--- START ---

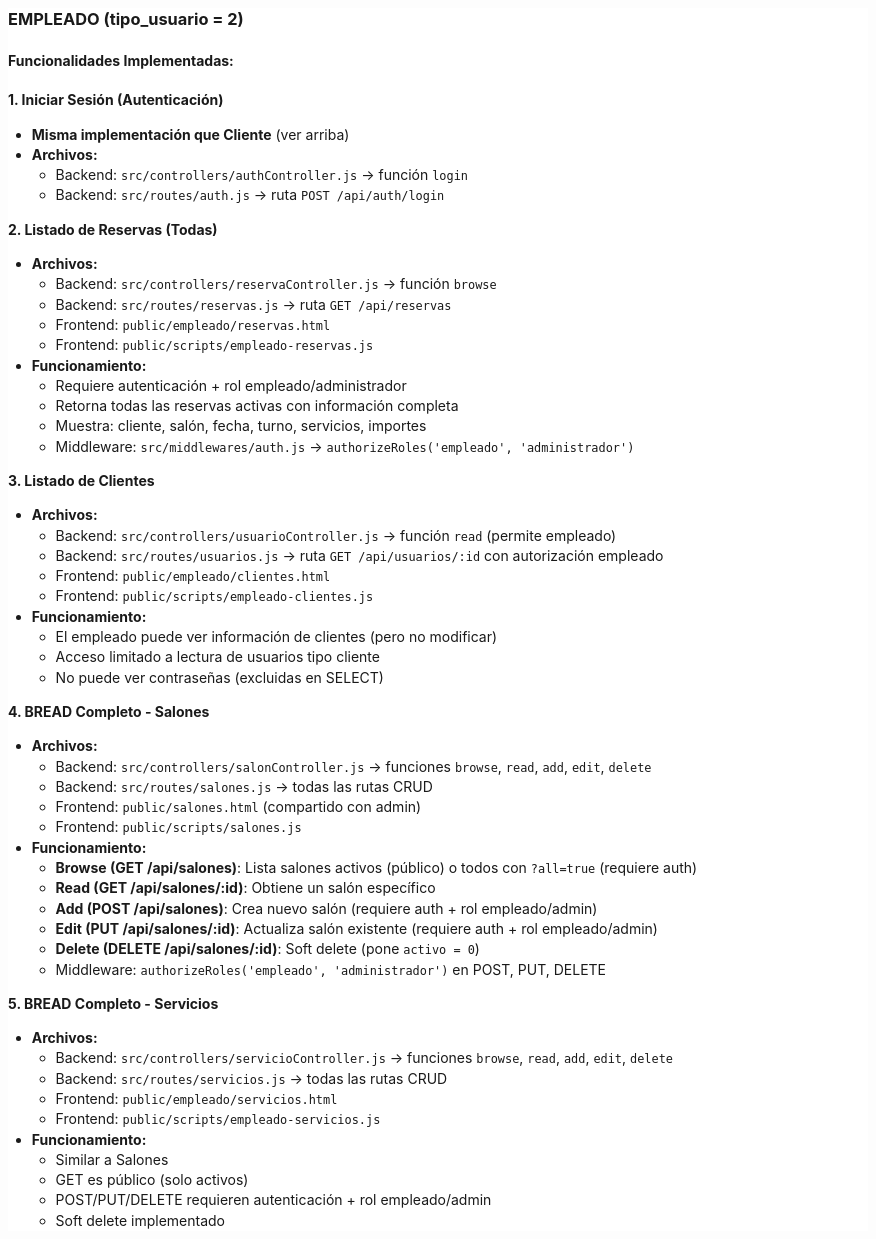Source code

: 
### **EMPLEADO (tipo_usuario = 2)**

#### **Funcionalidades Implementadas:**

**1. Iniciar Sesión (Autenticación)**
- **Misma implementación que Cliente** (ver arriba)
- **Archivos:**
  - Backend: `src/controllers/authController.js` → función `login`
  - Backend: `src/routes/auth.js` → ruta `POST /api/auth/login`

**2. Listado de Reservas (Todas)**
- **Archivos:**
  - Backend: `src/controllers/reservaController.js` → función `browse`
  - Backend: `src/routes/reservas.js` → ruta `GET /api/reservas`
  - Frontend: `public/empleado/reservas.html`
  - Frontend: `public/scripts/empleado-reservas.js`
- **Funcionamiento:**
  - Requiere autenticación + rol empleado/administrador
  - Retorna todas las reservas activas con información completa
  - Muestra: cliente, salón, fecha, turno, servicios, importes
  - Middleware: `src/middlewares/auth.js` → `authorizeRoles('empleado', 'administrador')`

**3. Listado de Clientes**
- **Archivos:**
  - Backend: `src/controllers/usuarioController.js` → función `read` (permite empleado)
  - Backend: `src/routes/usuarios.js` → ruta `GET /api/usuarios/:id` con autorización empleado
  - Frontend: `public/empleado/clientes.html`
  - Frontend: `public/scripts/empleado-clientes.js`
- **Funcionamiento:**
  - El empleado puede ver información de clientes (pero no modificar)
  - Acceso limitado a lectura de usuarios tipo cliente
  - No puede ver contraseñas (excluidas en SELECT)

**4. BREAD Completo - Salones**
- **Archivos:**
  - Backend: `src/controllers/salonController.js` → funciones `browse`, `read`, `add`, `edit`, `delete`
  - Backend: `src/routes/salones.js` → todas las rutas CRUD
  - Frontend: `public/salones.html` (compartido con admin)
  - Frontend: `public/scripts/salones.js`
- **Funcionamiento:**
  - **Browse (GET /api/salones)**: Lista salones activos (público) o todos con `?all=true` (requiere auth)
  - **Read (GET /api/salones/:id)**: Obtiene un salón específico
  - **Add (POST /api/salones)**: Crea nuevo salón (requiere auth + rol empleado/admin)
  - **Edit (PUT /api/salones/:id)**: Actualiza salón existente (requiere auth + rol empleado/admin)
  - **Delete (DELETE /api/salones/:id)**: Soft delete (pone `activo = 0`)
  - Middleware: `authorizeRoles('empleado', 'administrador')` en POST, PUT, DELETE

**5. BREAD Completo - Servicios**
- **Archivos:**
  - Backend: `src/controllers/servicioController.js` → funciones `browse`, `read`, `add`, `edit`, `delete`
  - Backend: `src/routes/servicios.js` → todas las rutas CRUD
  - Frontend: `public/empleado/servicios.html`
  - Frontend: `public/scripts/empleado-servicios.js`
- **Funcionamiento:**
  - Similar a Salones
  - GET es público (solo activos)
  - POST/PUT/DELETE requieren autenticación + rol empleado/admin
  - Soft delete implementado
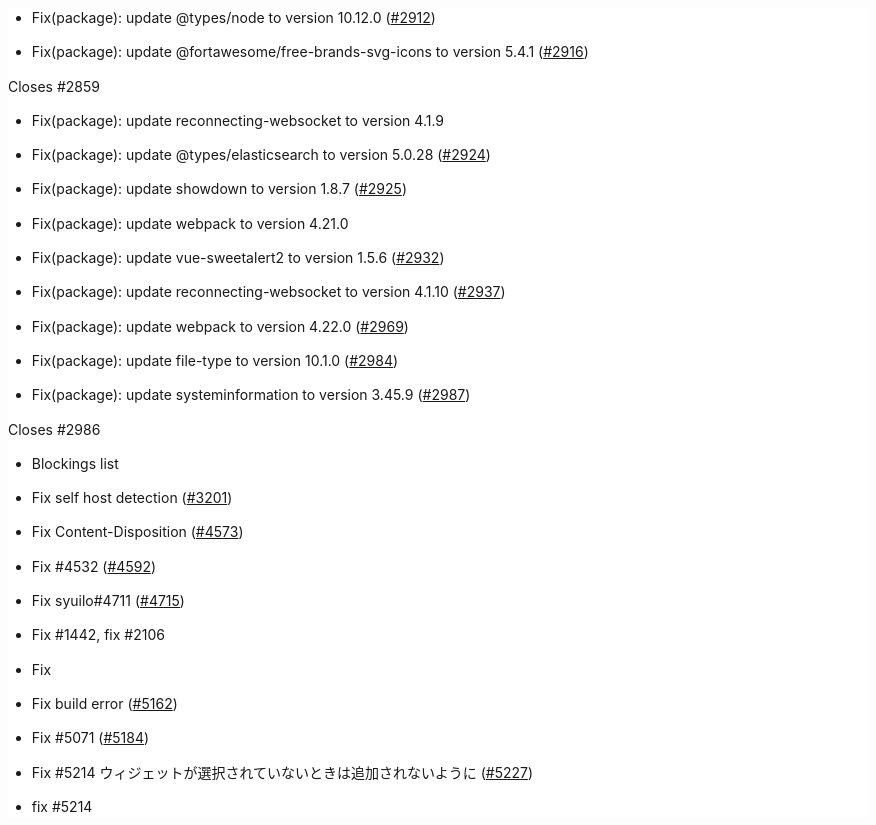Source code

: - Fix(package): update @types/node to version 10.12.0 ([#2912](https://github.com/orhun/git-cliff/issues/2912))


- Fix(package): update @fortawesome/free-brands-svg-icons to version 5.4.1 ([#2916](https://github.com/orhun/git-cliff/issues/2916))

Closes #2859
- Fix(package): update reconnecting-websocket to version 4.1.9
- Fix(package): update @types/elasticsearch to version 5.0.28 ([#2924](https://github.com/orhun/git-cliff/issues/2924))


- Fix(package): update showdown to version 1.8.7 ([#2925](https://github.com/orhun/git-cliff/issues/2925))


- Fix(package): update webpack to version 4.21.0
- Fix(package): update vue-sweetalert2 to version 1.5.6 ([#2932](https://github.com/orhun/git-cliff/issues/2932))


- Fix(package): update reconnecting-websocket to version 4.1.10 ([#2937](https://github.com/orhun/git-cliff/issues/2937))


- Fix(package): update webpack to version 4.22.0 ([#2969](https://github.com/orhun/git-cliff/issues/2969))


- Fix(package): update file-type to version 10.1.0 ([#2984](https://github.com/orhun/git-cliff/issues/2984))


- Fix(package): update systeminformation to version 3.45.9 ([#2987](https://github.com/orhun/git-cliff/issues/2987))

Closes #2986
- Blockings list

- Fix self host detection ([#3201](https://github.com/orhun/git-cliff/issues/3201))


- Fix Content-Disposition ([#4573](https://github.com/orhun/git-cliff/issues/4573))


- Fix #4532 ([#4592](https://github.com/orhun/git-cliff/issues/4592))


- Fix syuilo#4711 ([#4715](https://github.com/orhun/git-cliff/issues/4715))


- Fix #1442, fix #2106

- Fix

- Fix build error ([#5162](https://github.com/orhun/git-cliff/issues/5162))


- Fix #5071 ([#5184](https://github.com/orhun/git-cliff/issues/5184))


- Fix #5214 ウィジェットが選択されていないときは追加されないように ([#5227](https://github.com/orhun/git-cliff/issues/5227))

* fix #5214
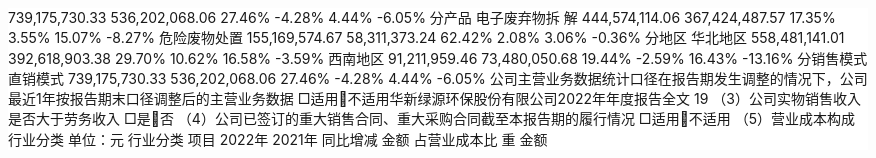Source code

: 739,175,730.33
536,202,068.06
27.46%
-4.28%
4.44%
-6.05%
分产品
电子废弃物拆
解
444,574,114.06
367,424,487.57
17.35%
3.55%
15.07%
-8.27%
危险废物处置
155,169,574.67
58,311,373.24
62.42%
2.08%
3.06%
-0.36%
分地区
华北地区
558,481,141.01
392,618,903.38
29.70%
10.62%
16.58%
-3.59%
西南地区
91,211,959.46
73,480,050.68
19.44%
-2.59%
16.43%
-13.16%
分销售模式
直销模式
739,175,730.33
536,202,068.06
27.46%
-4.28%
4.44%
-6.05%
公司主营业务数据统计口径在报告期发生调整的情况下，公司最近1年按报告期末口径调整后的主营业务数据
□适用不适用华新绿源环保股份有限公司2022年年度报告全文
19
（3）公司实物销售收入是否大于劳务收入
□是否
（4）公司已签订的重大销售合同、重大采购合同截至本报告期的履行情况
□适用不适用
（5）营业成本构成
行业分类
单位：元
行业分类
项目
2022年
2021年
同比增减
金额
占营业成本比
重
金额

--- END ---

| BRIEF |
Reproduce the source text of all the records above, changing every "Funcionamiento" to "Comportamiento" and leaving everything else untouched. Leave out the pictures.

| RESPONSE AREA |
Source code

: 
### **EMPLEADO (tipo_usuario = 2)**

#### **Funcionalidades Implementadas:**

**1. Iniciar Sesión (Autenticación)**
- **Misma implementación que Cliente** (ver arriba)
- **Archivos:**
  - Backend: `src/controllers/authController.js` → función `login`
  - Backend: `src/routes/auth.js` → ruta `POST /api/auth/login`

**2. Listado de Reservas (Todas)**
- **Archivos:**
  - Backend: `src/controllers/reservaController.js` → función `browse`
  - Backend: `src/routes/reservas.js` → ruta `GET /api/reservas`
  - Frontend: `public/empleado/reservas.html`
  - Frontend: `public/scripts/empleado-reservas.js`
- **Comportamiento:**
  - Requiere autenticación + rol empleado/administrador
  - Retorna todas las reservas activas con información completa
  - Muestra: cliente, salón, fecha, turno, servicios, importes
  - Middleware: `src/middlewares/auth.js` → `authorizeRoles('empleado', 'administrador')`

**3. Listado de Clientes**
- **Archivos:**
  - Backend: `src/controllers/usuarioController.js` → función `read` (permite empleado)
  - Backend: `src/routes/usuarios.js` → ruta `GET /api/usuarios/:id` con autorización empleado
  - Frontend: `public/empleado/clientes.html`
  - Frontend: `public/scripts/empleado-clientes.js`
- **Comportamiento:**
  - El empleado puede ver información de clientes (pero no modificar)
  - Acceso limitado a lectura de usuarios tipo cliente
  - No puede ver contraseñas (excluidas en SELECT)

**4. BREAD Completo - Salones**
- **Archivos:**
  - Backend: `src/controllers/salonController.js` → funciones `browse`, `read`, `add`, `edit`, `delete`
  - Backend: `src/routes/salones.js` → todas las rutas CRUD
  - Frontend: `public/salones.html` (compartido con admin)
  - Frontend: `public/scripts/salones.js`
- **Comportamiento:**
  - **Browse (GET /api/salones)**: Lista salones activos (público) o todos con `?all=true` (requiere auth)
  - **Read (GET /api/salones/:id)**: Obtiene un salón específico
  - **Add (POST /api/salones)**: Crea nuevo salón (requiere auth + rol empleado/admin)
  - **Edit (PUT /api/salones/:id)**: Actualiza salón existente (requiere auth + rol empleado/admin)
  - **Delete (DELETE /api/salones/:id)**: Soft delete (pone `activo = 0`)
  - Middleware: `authorizeRoles('empleado', 'administrador')` en POST, PUT, DELETE

**5. BREAD Completo - Servicios**
- **Archivos:**
  - Backend: `src/controllers/servicioController.js` → funciones `browse`, `read`, `add`, `edit`, `delete`
  - Backend: `src/routes/servicios.js` → todas las rutas CRUD
  - Frontend: `public/empleado/servicios.html`
  - Frontend: `public/scripts/empleado-servicios.js`
- **Comportamiento:**
  - Similar a Salones
  - GET es público (solo activos)
  - POST/PUT/DELETE requieren autenticación + rol empleado/admin
  - Soft delete implementado
Source code

: - Fix(package): update @types/node to version 10.12.0 ([#2912](https://github.com/orhun/git-cliff/issues/2912))


- Fix(package): update @fortawesome/free-brands-svg-icons to version 5.4.1 ([#2916](https://github.com/orhun/git-cliff/issues/2916))

Closes #2859
- Fix(package): update reconnecting-websocket to version 4.1.9
- Fix(package): update @types/elasticsearch to version 5.0.28 ([#2924](https://github.com/orhun/git-cliff/issues/2924))


- Fix(package): update showdown to version 1.8.7 ([#2925](https://github.com/orhun/git-cliff/issues/2925))


- Fix(package): update webpack to version 4.21.0
- Fix(package): update vue-sweetalert2 to version 1.5.6 ([#2932](https://github.com/orhun/git-cliff/issues/2932))


- Fix(package): update reconnecting-websocket to version 4.1.10 ([#2937](https://github.com/orhun/git-cliff/issues/2937))


- Fix(package): update webpack to version 4.22.0 ([#2969](https://github.com/orhun/git-cliff/issues/2969))


- Fix(package): update file-type to version 10.1.0 ([#2984](https://github.com/orhun/git-cliff/issues/2984))


- Fix(package): update systeminformation to version 3.45.9 ([#2987](https://github.com/orhun/git-cliff/issues/2987))

Closes #2986
- Blockings list

- Fix self host detection ([#3201](https://github.com/orhun/git-cliff/issues/3201))


- Fix Content-Disposition ([#4573](https://github.com/orhun/git-cliff/issues/4573))


- Fix #4532 ([#4592](https://github.com/orhun/git-cliff/issues/4592))


- Fix syuilo#4711 ([#4715](https://github.com/orhun/git-cliff/issues/4715))


- Fix #1442, fix #2106

- Fix

- Fix build error ([#5162](https://github.com/orhun/git-cliff/issues/5162))


- Fix #5071 ([#5184](https://github.com/orhun/git-cliff/issues/5184))


- Fix #5214 ウィジェットが選択されていないときは追加されないように ([#5227](https://github.com/orhun/git-cliff/issues/5227))

* fix #5214
Source code

: 739,175,730.33
536,202,068.06
27.46%
-4.28%
4.44%
-6.05%
分产品
电子废弃物拆
解
444,574,114.06
367,424,487.57
17.35%
3.55%
15.07%
-8.27%
危险废物处置
155,169,574.67
58,311,373.24
62.42%
2.08%
3.06%
-0.36%
分地区
华北地区
558,481,141.01
392,618,903.38
29.70%
10.62%
16.58%
-3.59%
西南地区
91,211,959.46
73,480,050.68
19.44%
-2.59%
16.43%
-13.16%
分销售模式
直销模式
739,175,730.33
536,202,068.06
27.46%
-4.28%
4.44%
-6.05%
公司主营业务数据统计口径在报告期发生调整的情况下，公司最近1年按报告期末口径调整后的主营业务数据
□适用不适用华新绿源环保股份有限公司2022年年度报告全文
19
（3）公司实物销售收入是否大于劳务收入
□是否
（4）公司已签订的重大销售合同、重大采购合同截至本报告期的履行情况
□适用不适用
（5）营业成本构成
行业分类
单位：元
行业分类
项目
2022年
2021年
同比增减
金额
占营业成本比
重
金额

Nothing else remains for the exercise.